Donald set out on a mission to make 2013 the best season of his life. Mission accomplished. From start to finish, he played at an entirely different level, even by his lofty standard. Donald was a force of nature from the opening drive on Labor Day night to the final gun of the bowl game. He was college football’s version of Cincinnati Bengal All-Pro Geno Atkins, a one-gap penetrator who transforms his size into an advantage of leverage. Donald explodes off the snap, uses his hands well and varies his moves and techniques to confound his man. Plus, his motor never quits, and his passion for the game is unmatched.
“Aaron is just about unblockable,” admitted Pitt C Artie Rowell, who faced Donald in practice throughout the fall. “He has such a quick first step that it almost looks as if he’s constantly offside. He gets into your body in a hurry, and then he has the hands and the strength to really set himself apart. AD isn’t much of a talker, but he sure is a worker.”
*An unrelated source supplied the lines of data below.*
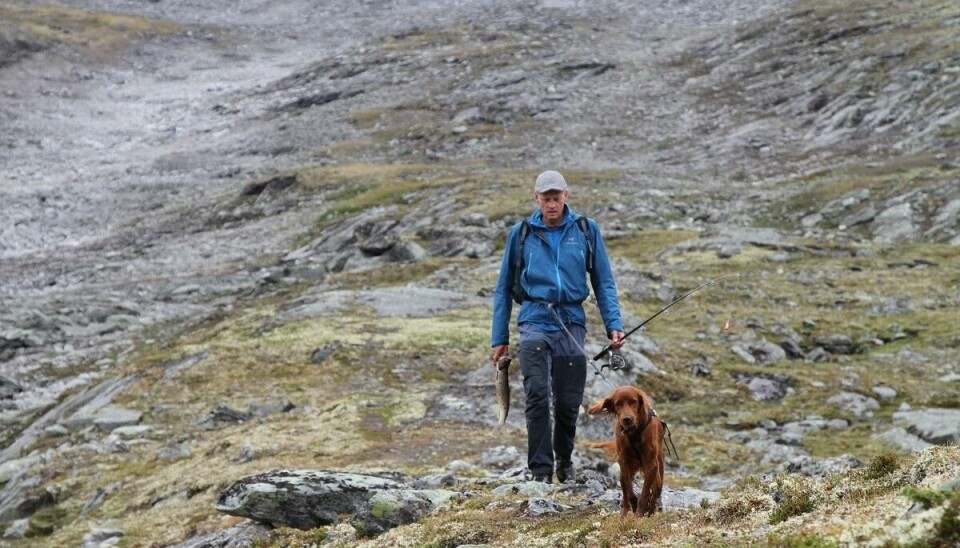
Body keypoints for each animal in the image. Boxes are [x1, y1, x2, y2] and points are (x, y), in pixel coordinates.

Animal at [588, 386, 664, 520]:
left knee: (656, 490)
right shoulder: (623, 461)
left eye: (633, 401)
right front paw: (634, 506)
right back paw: (623, 516)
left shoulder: (651, 464)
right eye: (618, 404)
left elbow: (645, 493)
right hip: (623, 474)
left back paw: (650, 510)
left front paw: (640, 514)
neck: (634, 430)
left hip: (658, 470)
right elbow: (629, 490)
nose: (627, 419)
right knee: (625, 494)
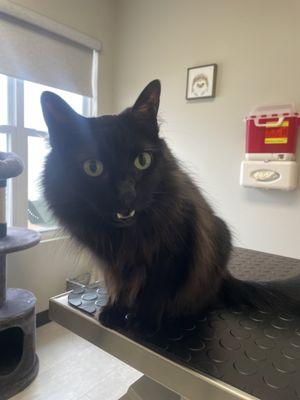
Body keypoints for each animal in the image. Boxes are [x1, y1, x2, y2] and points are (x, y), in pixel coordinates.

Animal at [39, 80, 298, 332]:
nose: (127, 194)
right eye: (93, 167)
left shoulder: (175, 250)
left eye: (142, 160)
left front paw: (144, 321)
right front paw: (115, 310)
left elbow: (158, 290)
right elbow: (119, 285)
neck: (126, 237)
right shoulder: (110, 261)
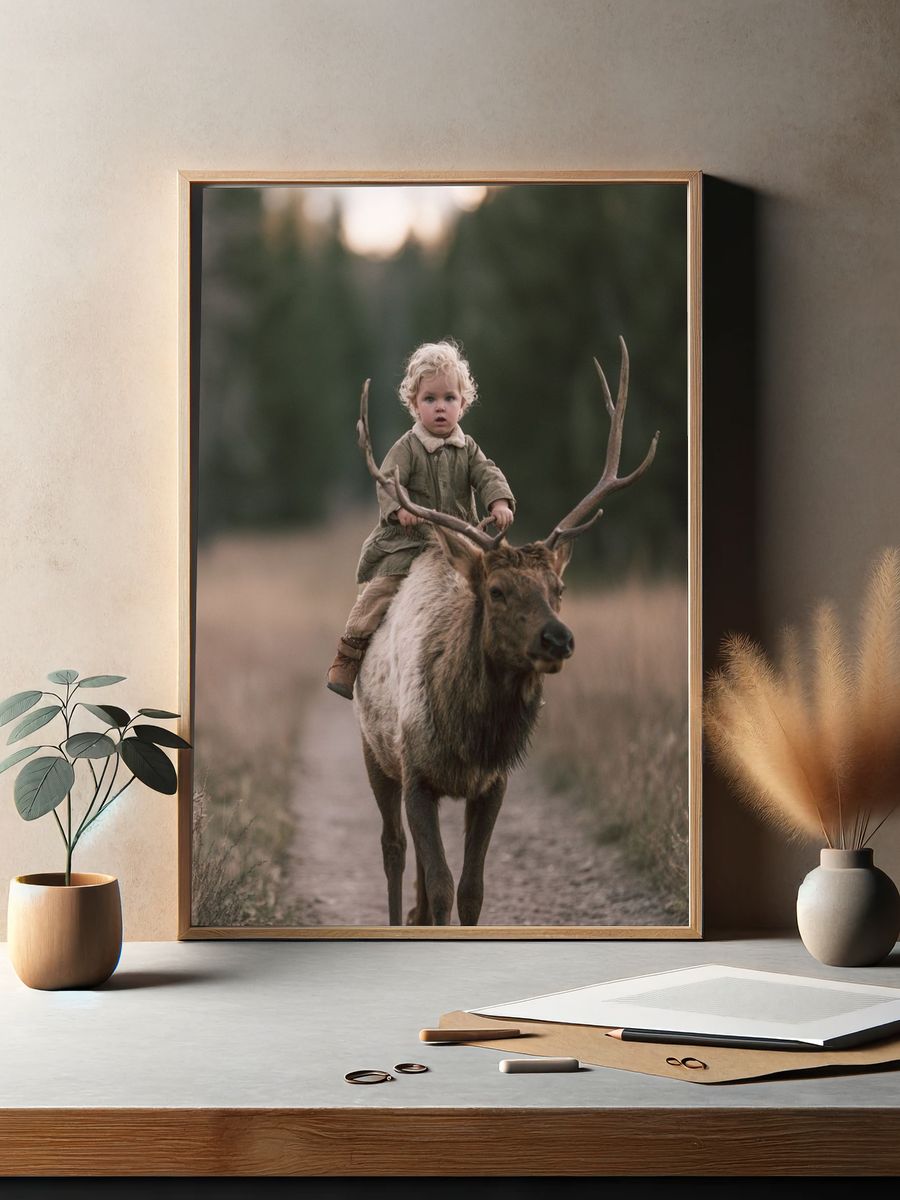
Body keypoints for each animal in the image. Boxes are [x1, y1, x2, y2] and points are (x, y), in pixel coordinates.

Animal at [353, 337, 658, 926]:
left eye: (559, 588)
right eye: (496, 591)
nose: (558, 639)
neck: (470, 735)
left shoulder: (492, 783)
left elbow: (470, 890)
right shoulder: (415, 771)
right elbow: (442, 887)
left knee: (418, 866)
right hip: (373, 749)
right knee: (393, 851)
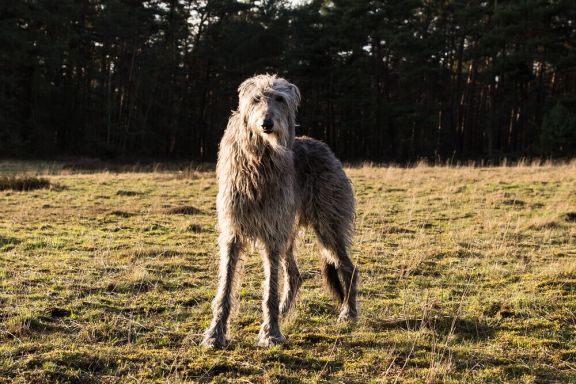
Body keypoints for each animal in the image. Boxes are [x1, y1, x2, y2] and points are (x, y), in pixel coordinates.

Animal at [200, 73, 358, 348]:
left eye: (280, 99)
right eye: (256, 99)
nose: (267, 124)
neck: (259, 160)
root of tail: (324, 147)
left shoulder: (272, 231)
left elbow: (270, 290)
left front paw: (271, 332)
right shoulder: (233, 231)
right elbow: (225, 287)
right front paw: (216, 333)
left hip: (327, 223)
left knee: (347, 267)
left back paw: (348, 312)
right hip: (291, 228)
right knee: (294, 275)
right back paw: (285, 311)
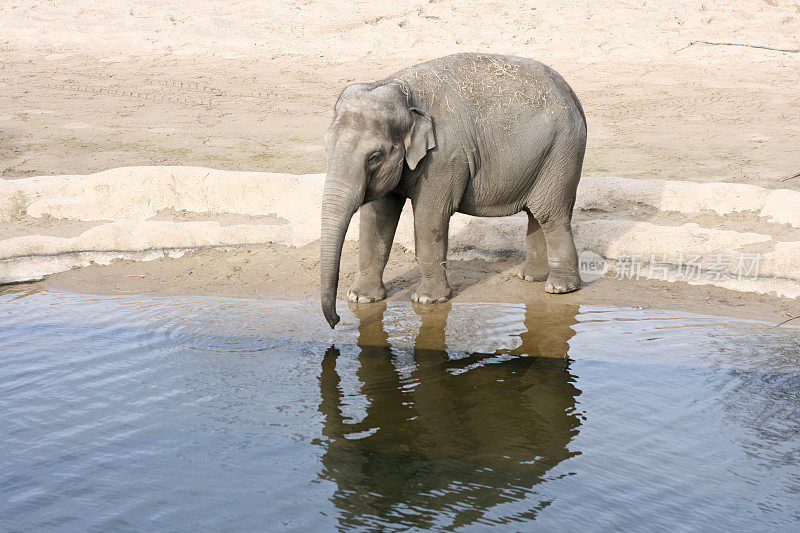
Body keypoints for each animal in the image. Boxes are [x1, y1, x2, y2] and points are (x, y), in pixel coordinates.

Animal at [320, 54, 588, 328]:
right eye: (327, 146)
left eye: (374, 156)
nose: (335, 321)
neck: (402, 90)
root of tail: (571, 94)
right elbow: (377, 218)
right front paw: (361, 298)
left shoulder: (443, 158)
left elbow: (429, 218)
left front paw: (428, 300)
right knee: (536, 213)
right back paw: (531, 277)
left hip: (561, 152)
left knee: (550, 214)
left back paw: (559, 288)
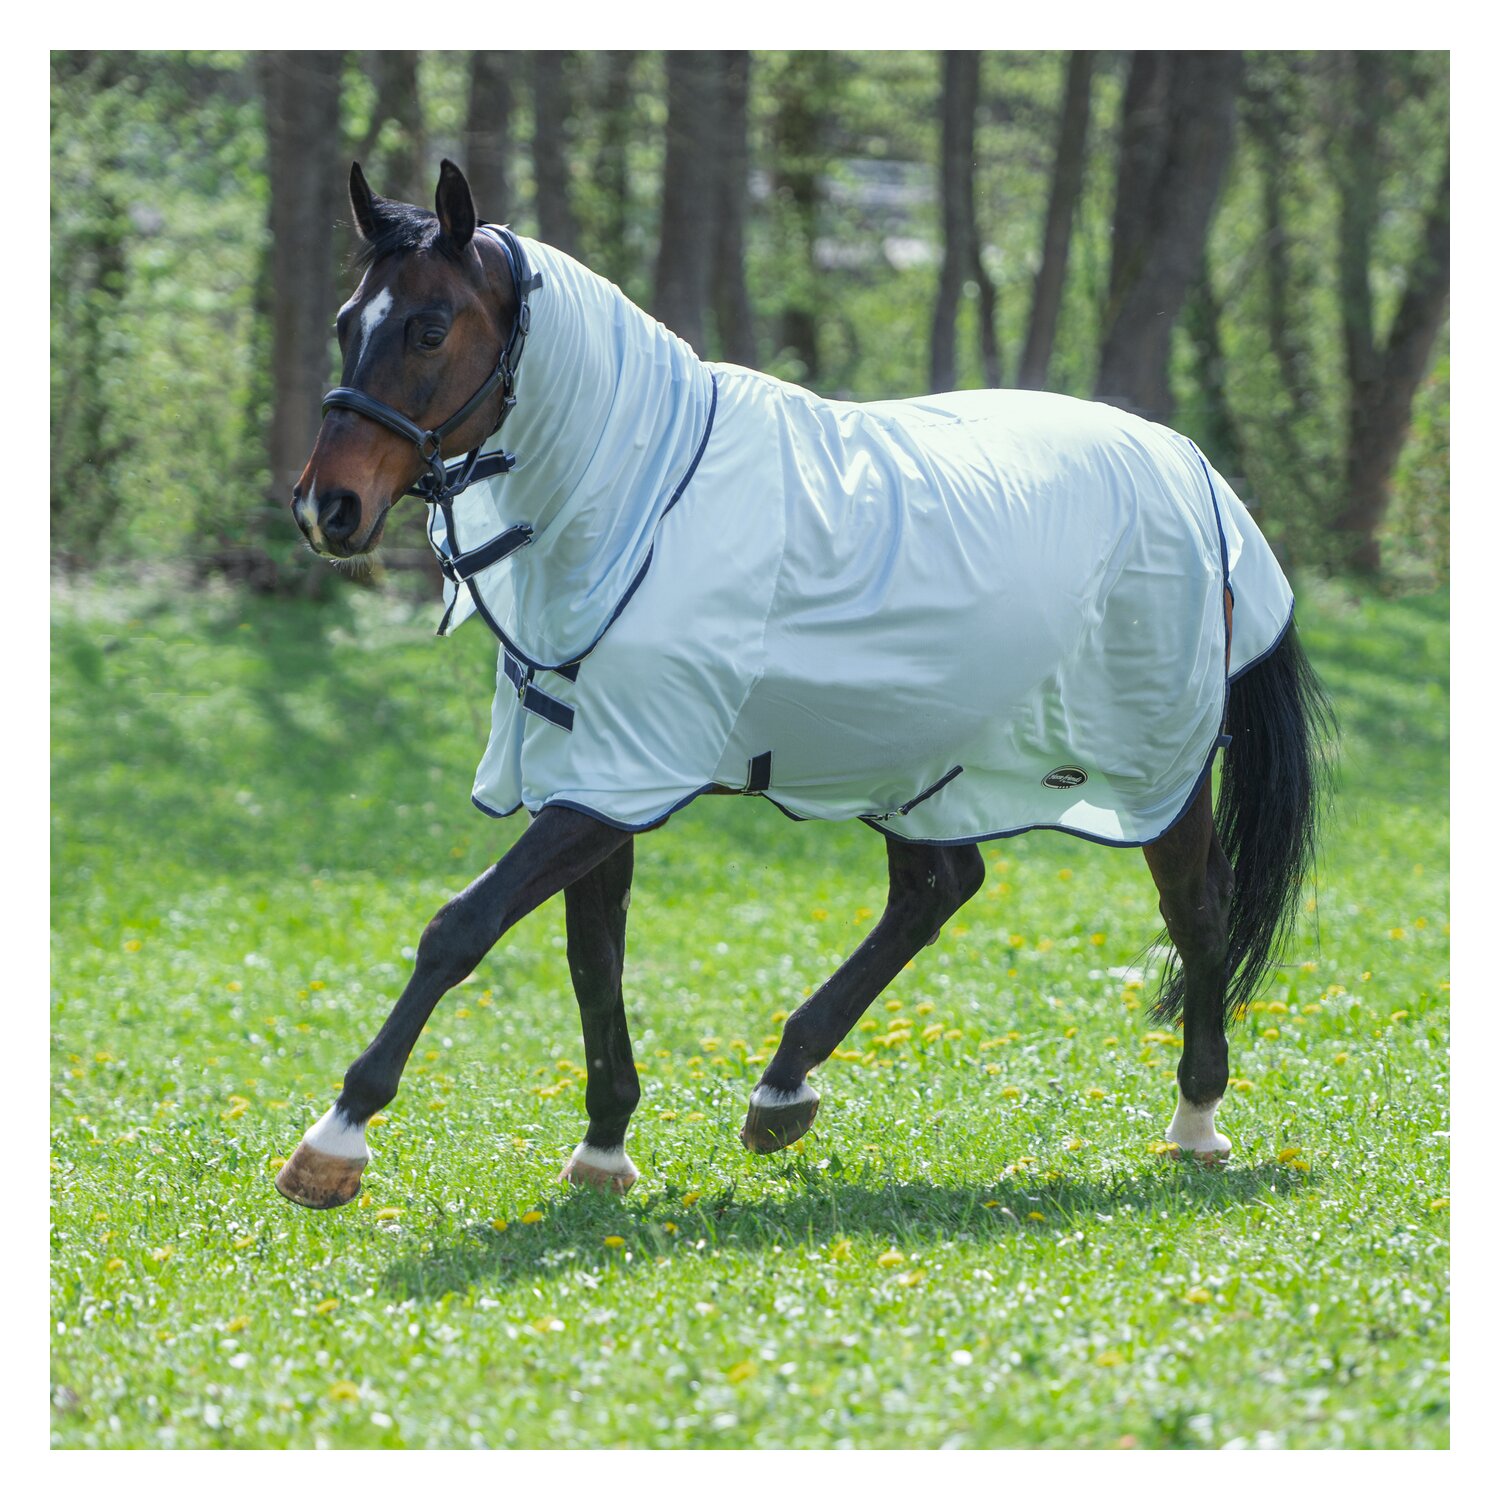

Some still subscribe to the misguided notion that Donald’s senior season came clear out of leftfield. It didn’t. He’s been blowing up opposing offensive lines ever since cracking the starting lineup in 2011. It just seems as if he’s been a well-kept secret, even slightly under the radar, because he plays the game without any self-promotion or unnecessary antics that draw attention away from his teammates. Donald is the first guy in the film room. First on the practice field. First into the backfield. And the first Pitt Panther to ever win the Bednarik Award.
Rich Cirminiello is the Director of College Awards for the Maxwell Football Club, and someone who revels in the opportunity to tell each award winner’s unique story.